━━ SOURCE DATA ━━

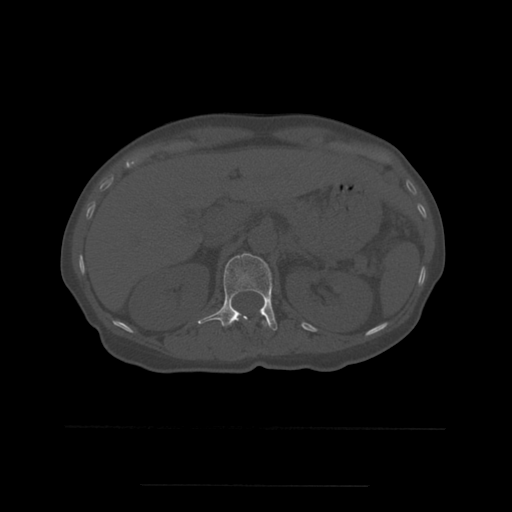
CT including the spine, one axial slice; position 241 of 544 along the scan axis; bone window (W 1800 / L 400 HU); 1.25 mm slice thickness; 512 × 512 image matrix. Patient age 58 years. From the clinical record (not read from this slice): primary cancer: lung.
Outlined on this slice (semi-automatic segmentation, software-assisted and operator-edited):
- L1 vertebra: box from (x=198, y=253) to (x=278, y=331) px
- T12 vertebra: (x=262, y=318)–(x=268, y=327)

━━━

- WORK REQUEST
Output the line that contains "- L1 vertebra: box", followed by every later line in the listing, with no line omitted and none added.

- RESPONSE BELOW
- L1 vertebra: box from (x=198, y=253) to (x=278, y=331) px
- T12 vertebra: (x=262, y=318)–(x=268, y=327)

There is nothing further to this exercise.